The program reflects recent growth in the company’s North American business. “Over the past two to three years, we’ve made quite a breakthrough in terms of Yokogawa’s presence in critical control applications with some major U.S. customers,” says Arif Mustafa, systems integrator program manager. Among examples, he cites a recently signed deal for Shell Chemical’s Norco, La., complex, as well as an earlier global sole-source supplier contract with ChevronTexaco.

The gains have brought Yokogawa from a less than 1 percent share of the U.S. distributed control systems market three years ago to perhaps a 2 percent to 3 percent share today, Mustafa estimates. And the company’s U.S. business is now “growing rapidly,” he adds.

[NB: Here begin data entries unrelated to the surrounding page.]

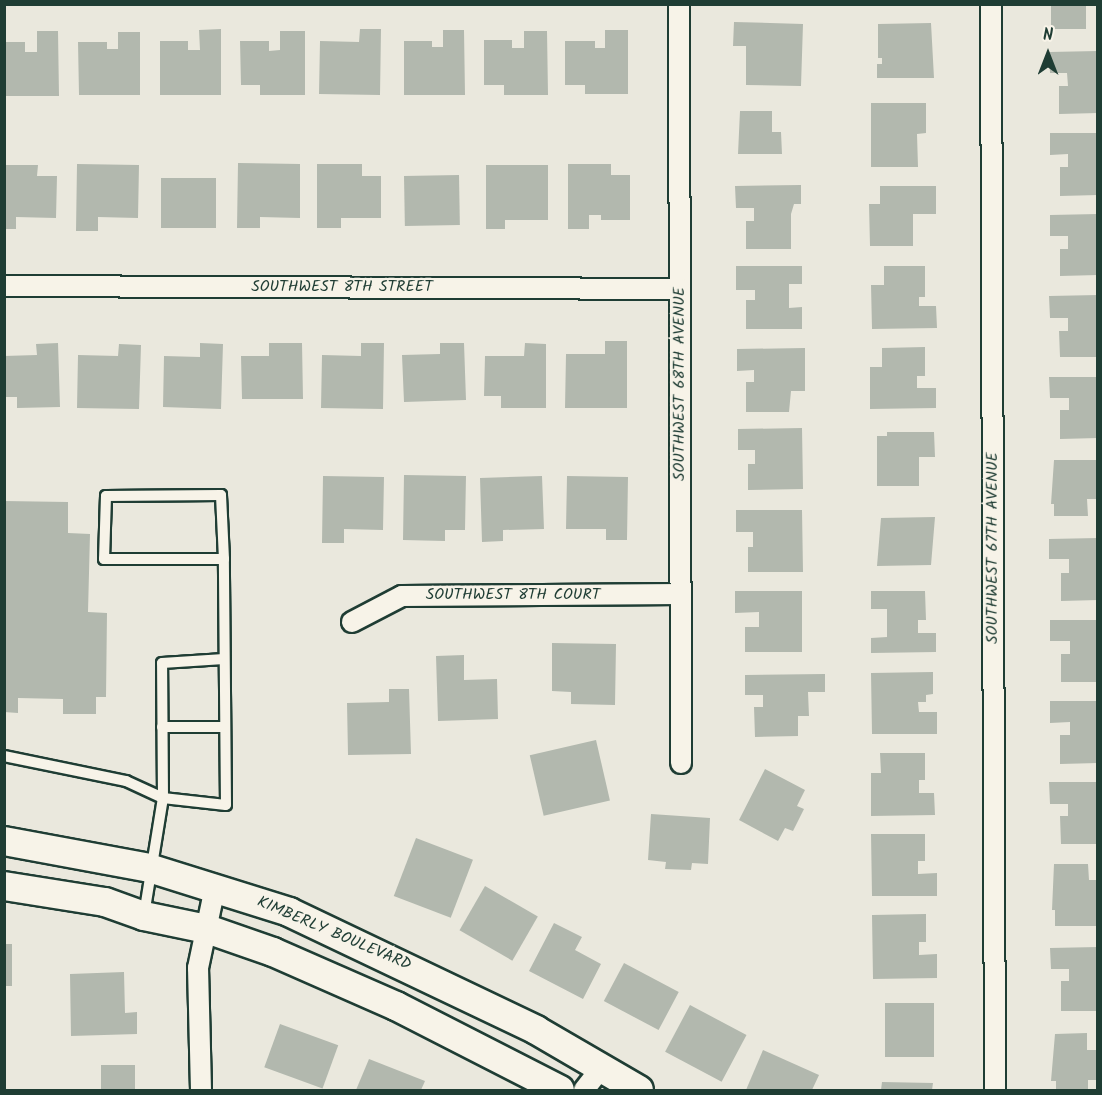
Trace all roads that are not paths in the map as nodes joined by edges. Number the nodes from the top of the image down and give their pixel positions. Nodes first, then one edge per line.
1 (679, 4) edge
2 (991, 4) edge
3 (4, 286) edge
4 (680, 289) junction
5 (224, 559) junction
6 (681, 594) junction
7 (352, 622) dead end
8 (224, 659) junction
9 (162, 727) junction
10 (225, 727) junction
11 (4, 756) edge
12 (681, 763) dead end
13 (163, 798) junction
14 (4, 841) edge
15 (149, 868) junction
16 (4, 886) edge
17 (214, 887) junction
18 (144, 915) junction
19 (207, 928) junction
20 (601, 1068) junction
21 (201, 1090) edge
22 (560, 1090) edge
23 (584, 1090) edge
24 (639, 1090) edge
25 (995, 1090) edge

1 - 4 street, SOUTHWEST 68TH AVENUE
2 - 25 street, SOUTHWEST 67TH AVENUE
3 - 4 street, SOUTHWEST 8TH STREET
4 - 6 street, SOUTHWEST 68TH AVENUE
5 - 5 lane
5 - 8 lane
6 - 7 street, SOUTHWEST 8TH COURT
6 - 12 street, SOUTHWEST 68TH AVENUE
8 - 9 lane
8 - 10 lane
9 - 10 lane
9 - 13 lane
10 - 13 lane
11 - 13 lane
13 - 15 lane
14 - 15 street, KIMBERLY BOULEVARD
15 - 17 street, KIMBERLY BOULEVARD
15 - 18 lane
16 - 18 street
17 - 19 street
17 - 20 street, KIMBERLY BOULEVARD
18 - 19 street
19 - 21 street
19 - 22 street
20 - 23 street
20 - 24 street, KIMBERLY BOULEVARD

In the past, Yokogawa used system integrators primarily to augment its internal automation staff to provide basic services when needed on projects, Mustafa says. “But now, the dimensions have changed, and we’re taking a more proactive approach to working with integrators” he says.

The unit sees broader use of integrators as a way to not only provide continued support for its large U.S. customers, but also as a way to gain additional market share, in part by providing additional services beyond Yokogawa’s traditional offerings. “Integrators can play a big role in helping to promote some of our solutions to the market, especially when it comes to ERP (enterprise resources planning) integration, and the inclusion of IT (information technology) considerations into a process control environment,” Mustafa comments.

The enhanced integrator program is based on a three-tiered structure, including first level integrators that can supply basic augmentation services, as in the past, as well as a set of mid-tier companies that can do “basic system configuration work,” says Mustafa. Top-tier, large scale integrators will be able to provide extensive, project-level engineering and integration services.

Yokogawa intends to be “very selective” in signing up additional integrators for the program, Mustafa notes. Among other factors, the company will be looking closely at integrator capabilities, as well as geographical location of candidate companies. “Integrators can provide a very essential role in what might be called local support,” Mustafa observes.